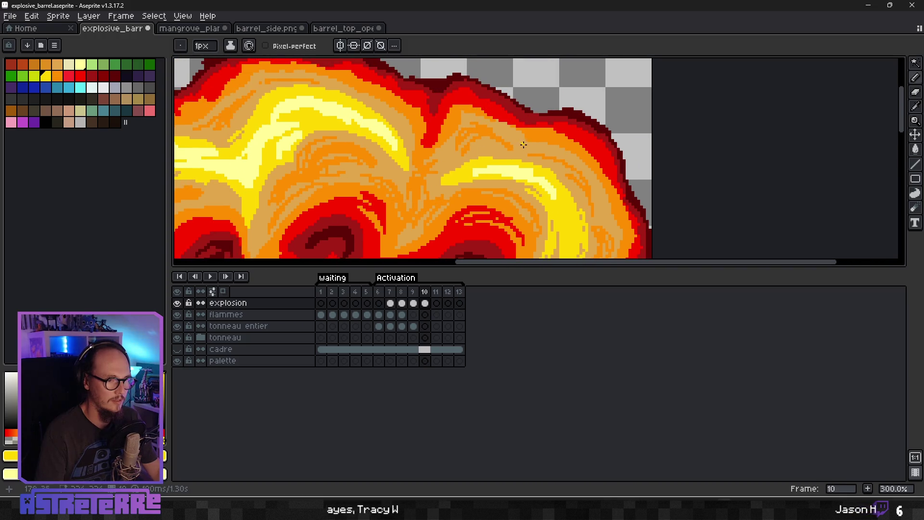
scroll(524, 144, down, 3)
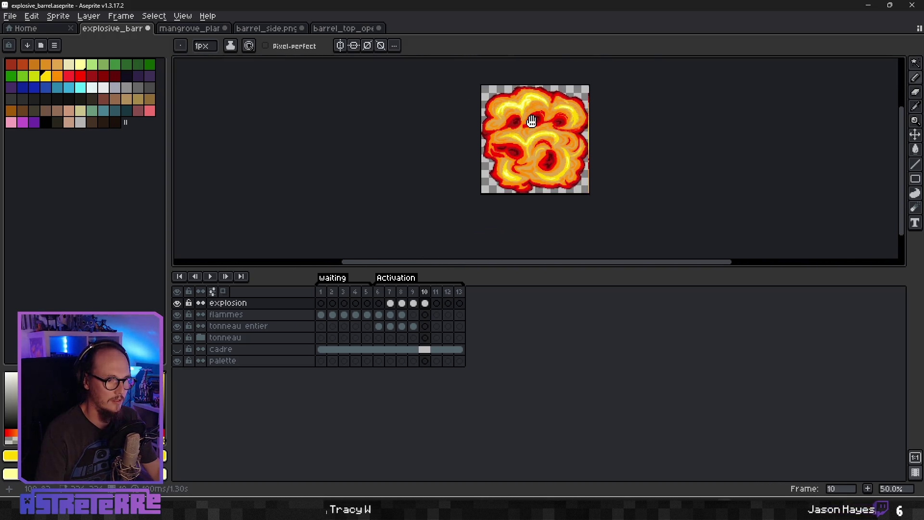
scroll(516, 122, up, 2)
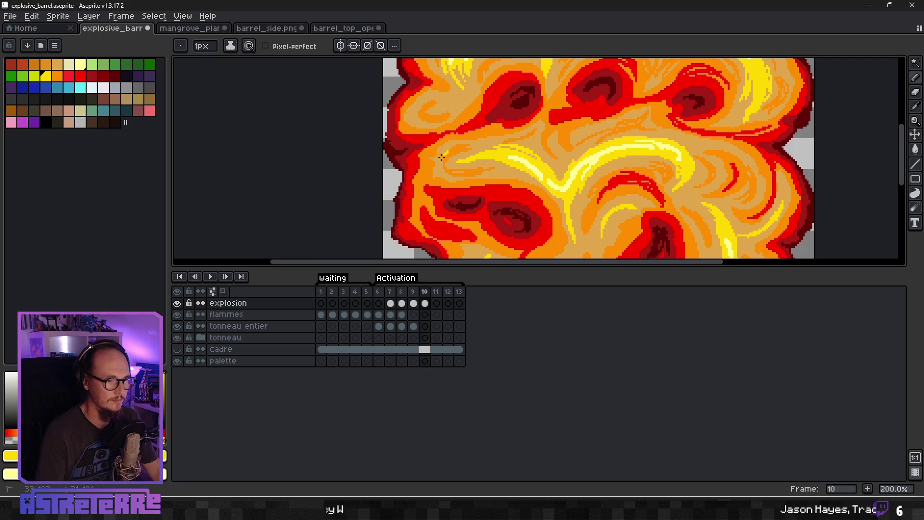
scroll(484, 135, up, 2)
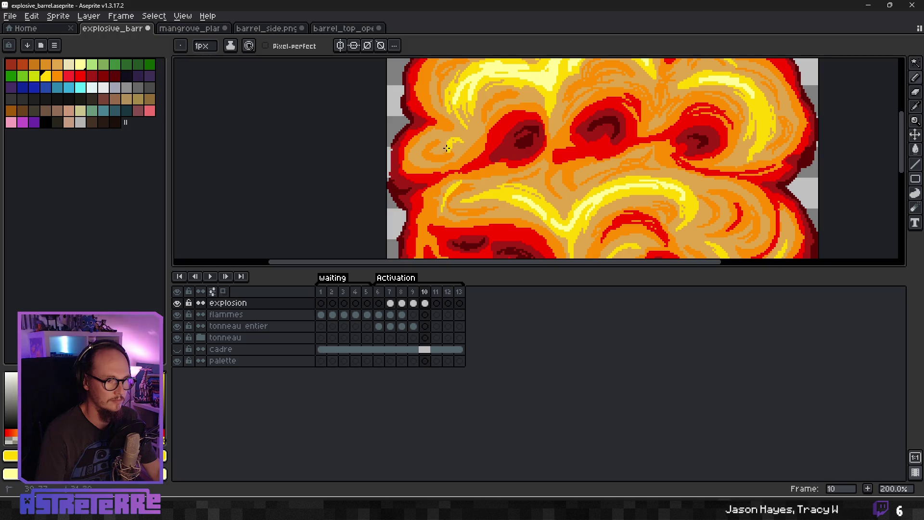
scroll(474, 143, down, 3)
scroll(487, 142, up, 2)
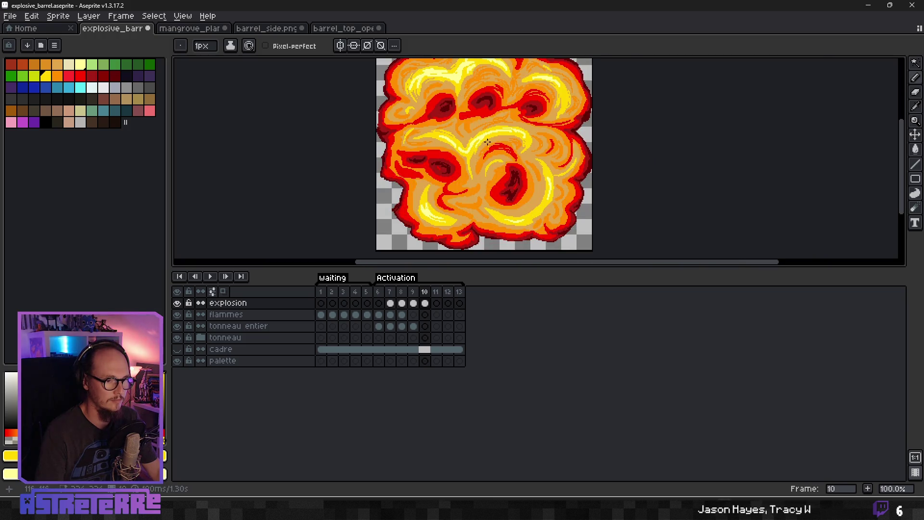
scroll(466, 136, up, 2)
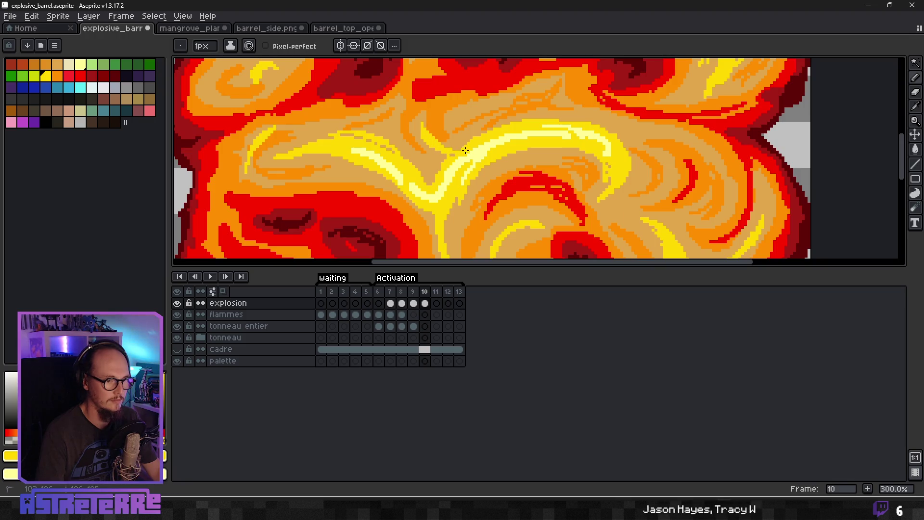
scroll(482, 148, down, 2)
scroll(495, 165, up, 2)
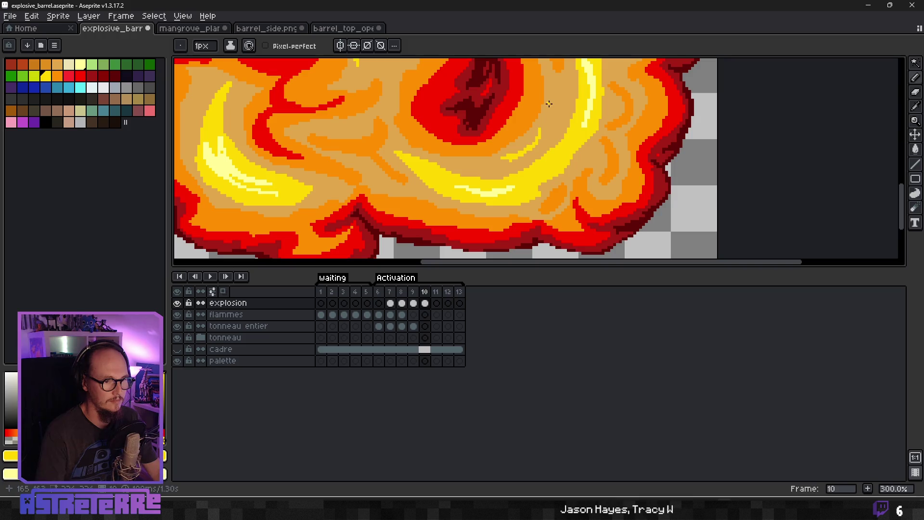
drag(549, 104, 553, 162)
Step: Draw a thin pale-yellow streak across another swirl and save explosive_barrel.aseprite
scroll(551, 128, up, 2)
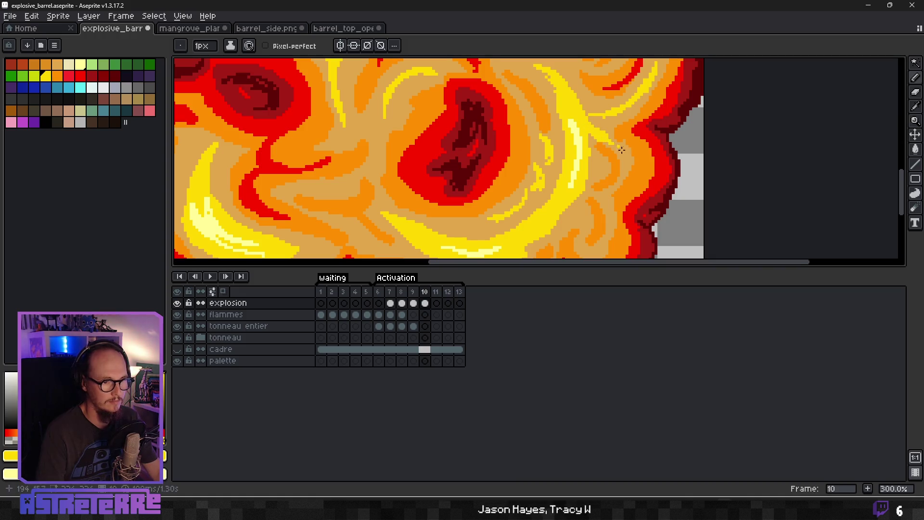
scroll(621, 150, down, 4)
scroll(592, 137, up, 1)
scroll(542, 193, down, 3)
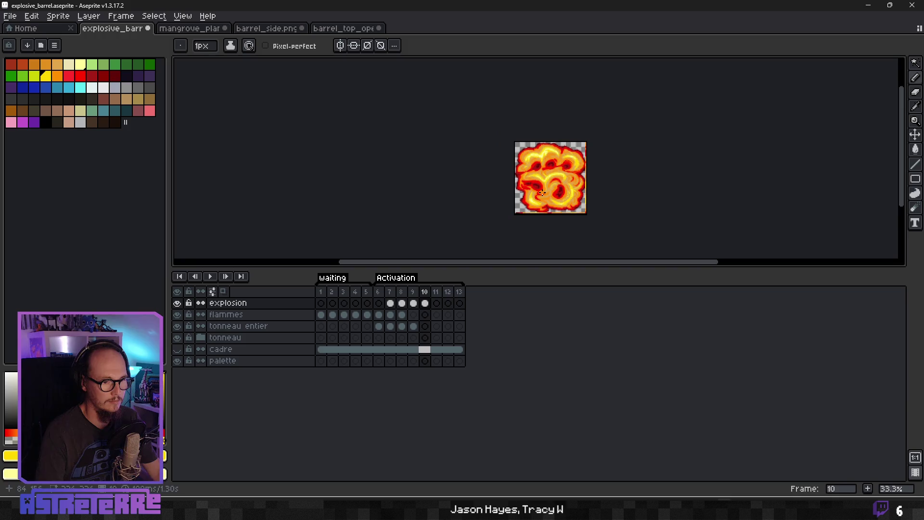
scroll(566, 184, up, 3)
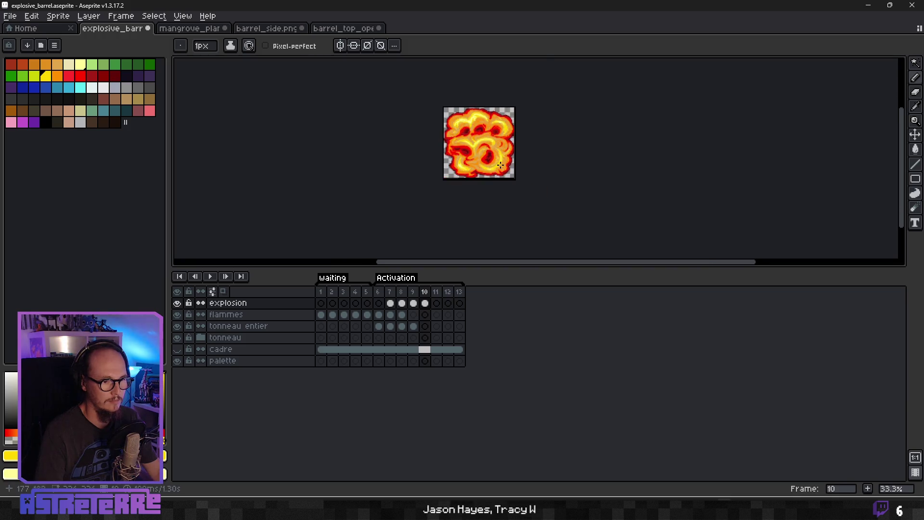
scroll(476, 104, up, 3)
drag(510, 160, 587, 167)
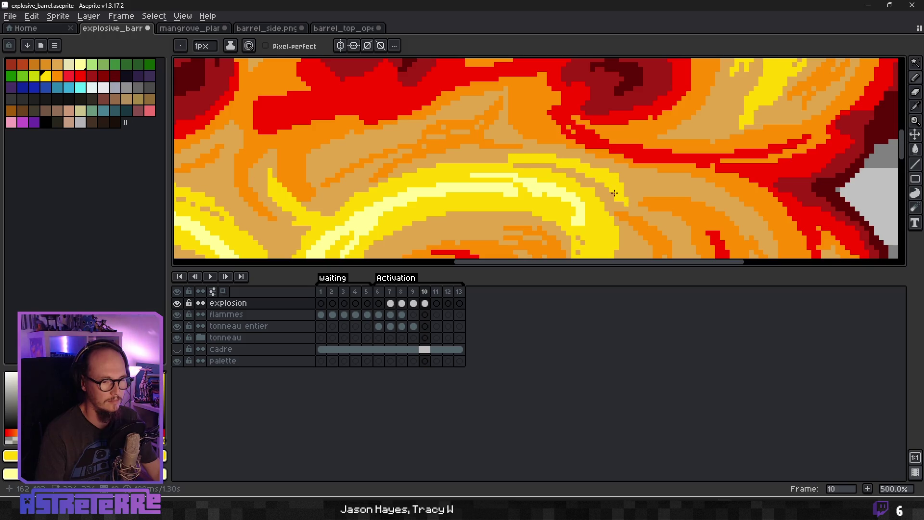
scroll(625, 200, down, 6)
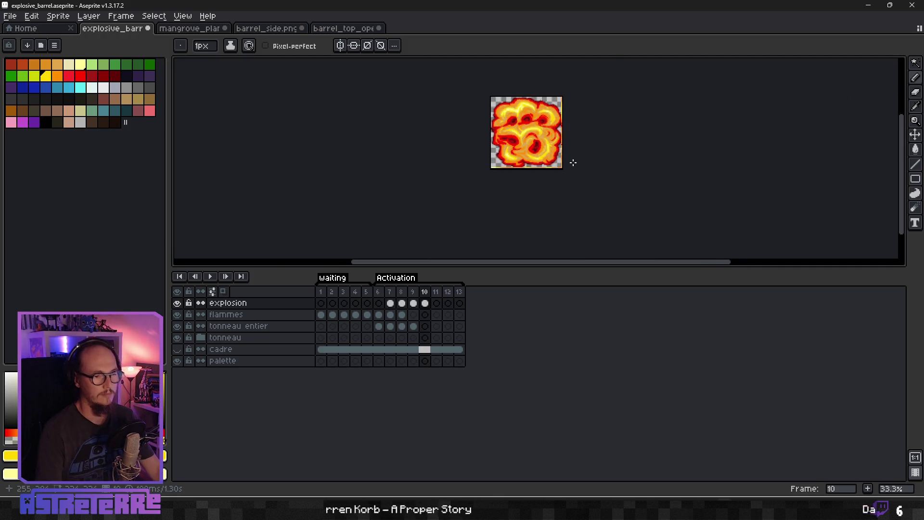
key(ctrl+s)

→ **YOUR GOAL**: For this exercise, the lines from the one containing "scroll(621, 150, down, 4)" through the last line of the entries above are to be output exactly, both included, and pictures are skipped.

→ **RESPONSE TO THE TASK**:
scroll(621, 150, down, 4)
scroll(592, 137, up, 1)
scroll(542, 193, down, 3)
scroll(566, 184, up, 3)
scroll(476, 104, up, 3)
drag(510, 160, 587, 167)
scroll(625, 200, down, 6)
key(ctrl+s)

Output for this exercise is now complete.